Dikatakan bahwa tidak ada seorang wanita pun yang bisa berjalan keluar dari ponsel pacarnya dengan senyum di wajahnya.
Setelah aku melihat ponsel Reno, aku sudah menangis tersedu-sedu dari awal.
[Lulu, kapan kamu kembali, aku sangat merindukanmu.]
[Lulu ... Aku memimpikanmu lagi hari ini.]
[Aku sudah akan menikah, Lulu, tapi kamu tahu itu.]
[Orang yang ingin kunikahi selalu adalah kamu.]
[Aku tidak mencintainya dan tidak ingin menikahinya.]
[Tapi dia menyelamatkanku dan bahkan terluka gegara aku.
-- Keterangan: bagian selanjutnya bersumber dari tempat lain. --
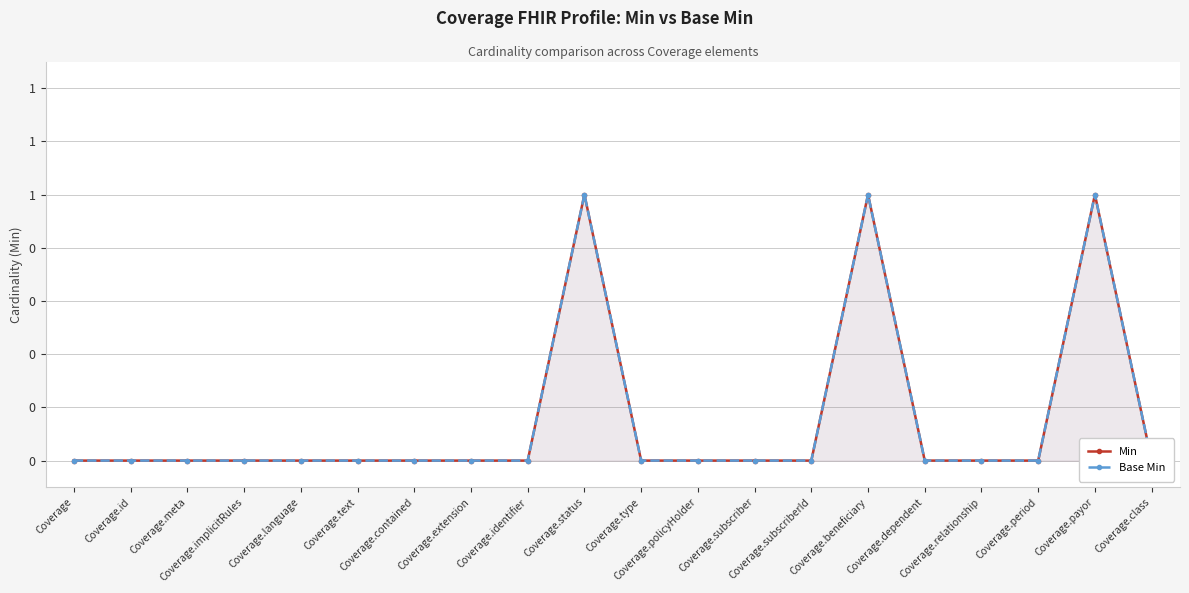

Read the Min value at Coverage.status.

1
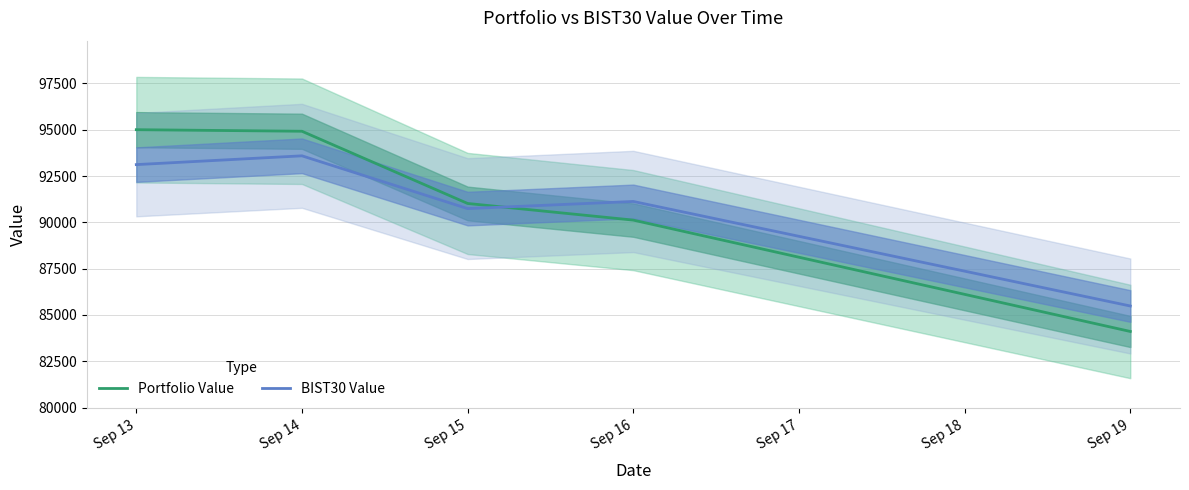

True or false: Portfolio Value has more than 2 interior local peaks.

False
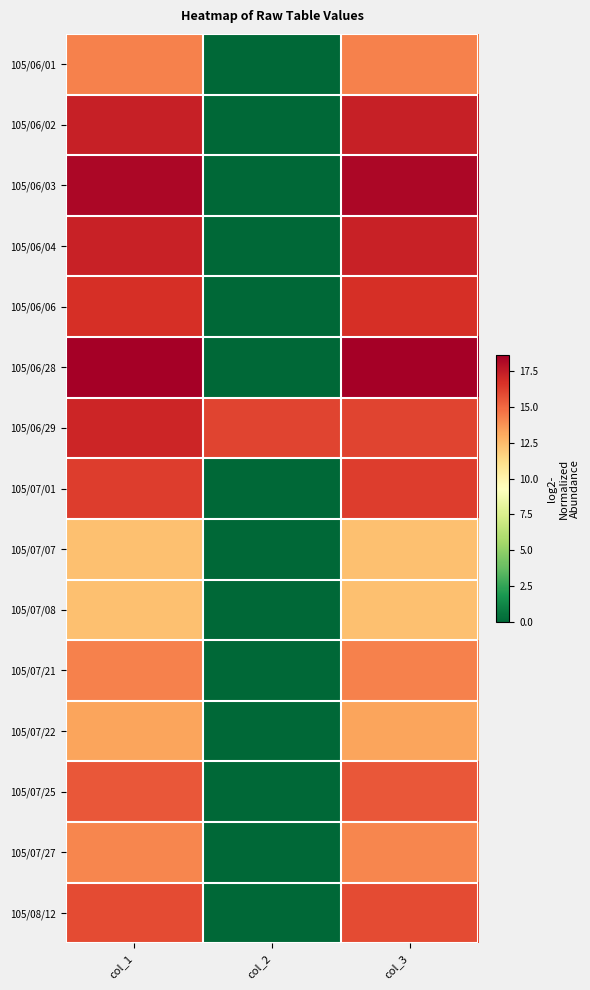

Count the number of categories in the chart.

3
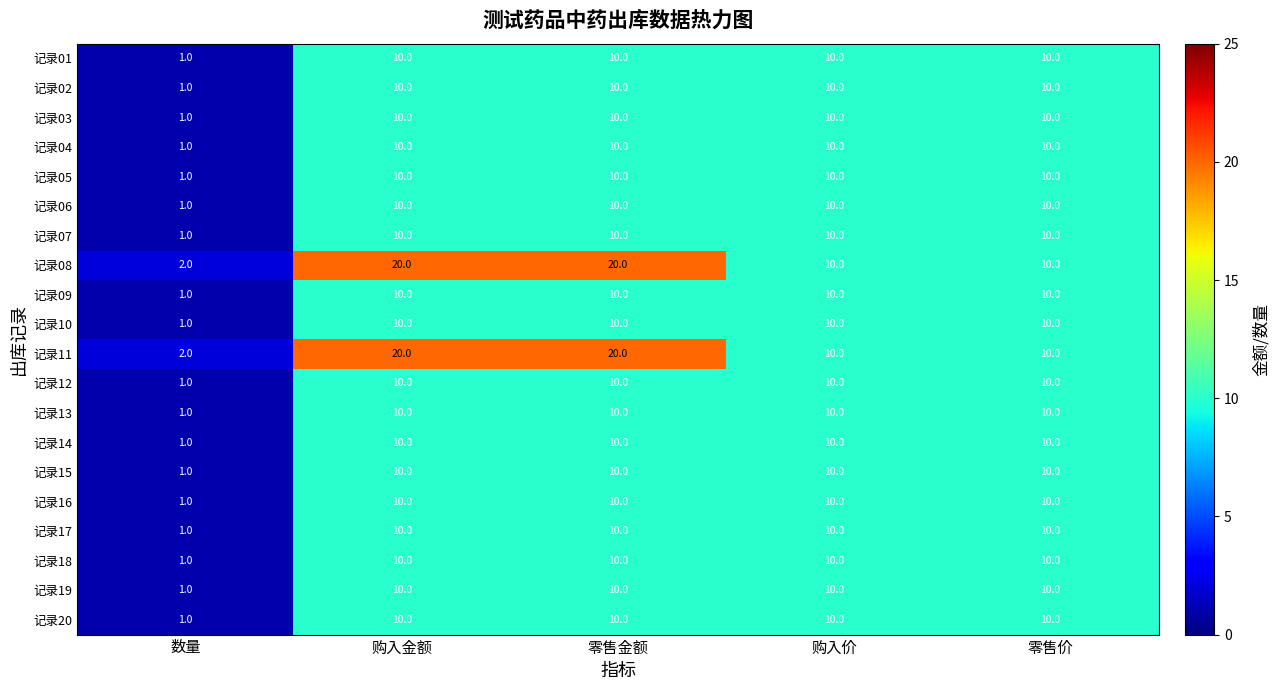

What is the total value across all series at 零售价?

200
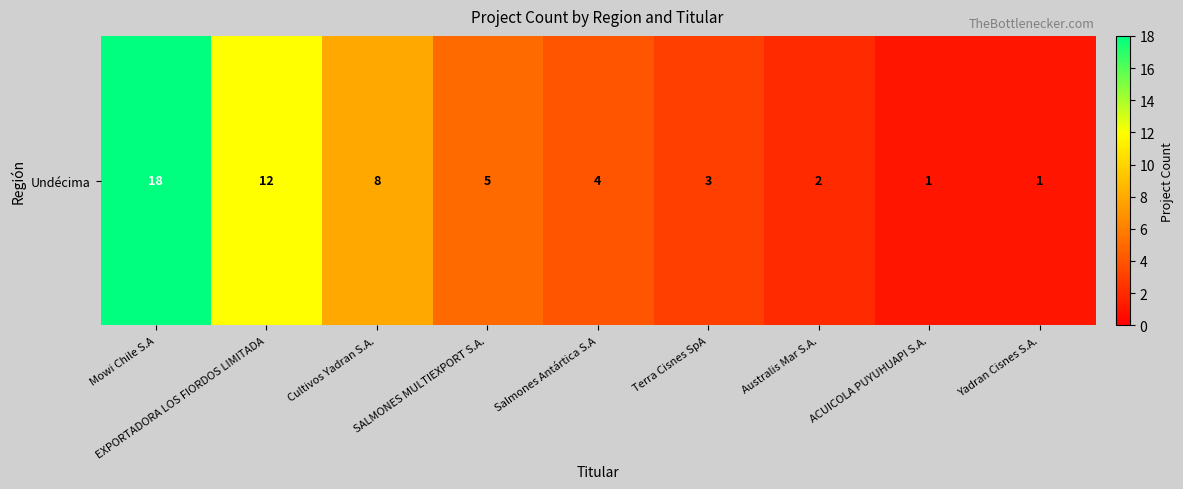

How many distinct data groups are displayed?

1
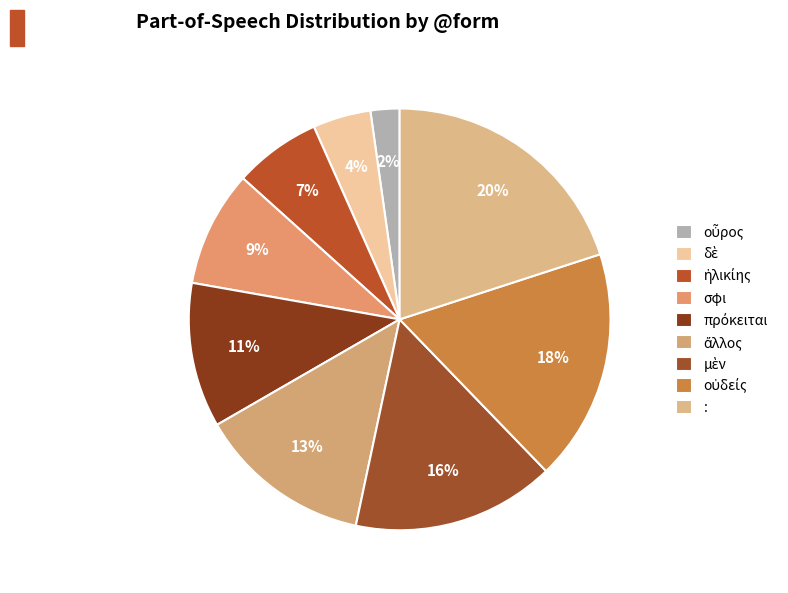

Combined, what portion of the pie is οὖρος and δὲ?

6.7%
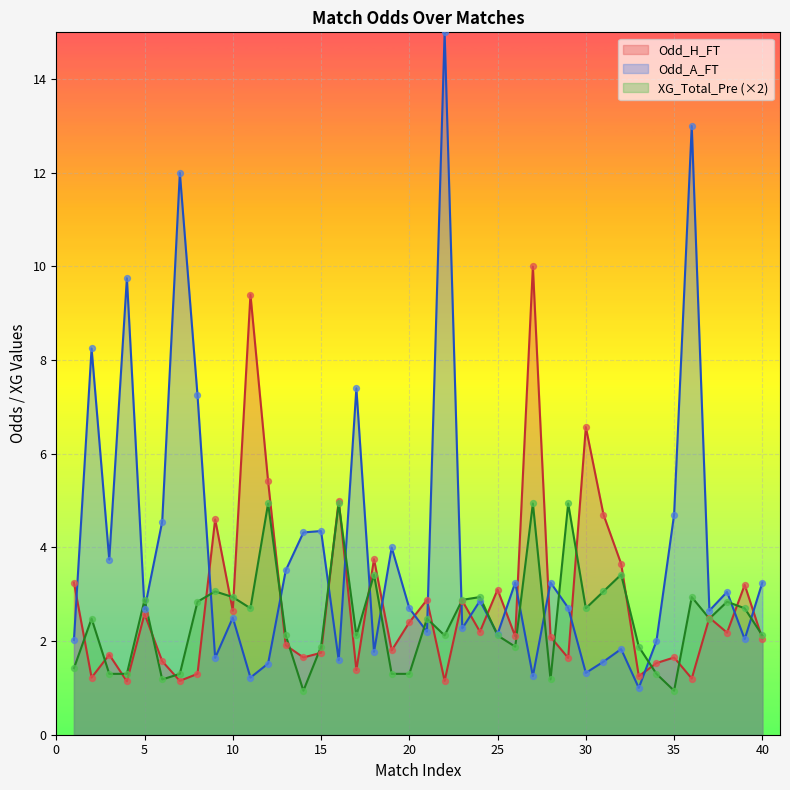

What are all the series names shown in the legend?

Odd_H_FT, Odd_A_FT, XG_Total_Pre (×2)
Karena tanggung jawab, aku mau tidak mau harus melakukannya.]
[Jika bukan karena namanya sama dengan namamu, aku sama sekali tidak akan bersamanya.]
[Jika aku melamarmu, maukah kamu menikah denganku?]
Riwayat obrolan itu hampir semuanya adalah Reno yang sedang berbicara sendiri tentang isi hatinya.
Luvena jarang membalasnya.
Hingga seminggu sebelum Reno menghilang, dia mengirimi Luvena undangan pernikahan elektronik.
Barulah Luvena membalasnya, [Datang dan temui aku.]
Di bawah pesan itu terdapat pesan lokasi.
Aku seperti terbangun dari mimpi buruk.
Ternyata selama seminggu Reno menghilang ini, dia selalu bersama Luvena.
Kemarahan dan kebencian meledak di dalam lubuk hatiku.
Aku tidak ingin menundanya sedetik pun. Aku ingin mengakhiri hubunganku dengannya sepenuhnya.
Pria brengsek seperti ini, aku tidak menginginkannya lagi.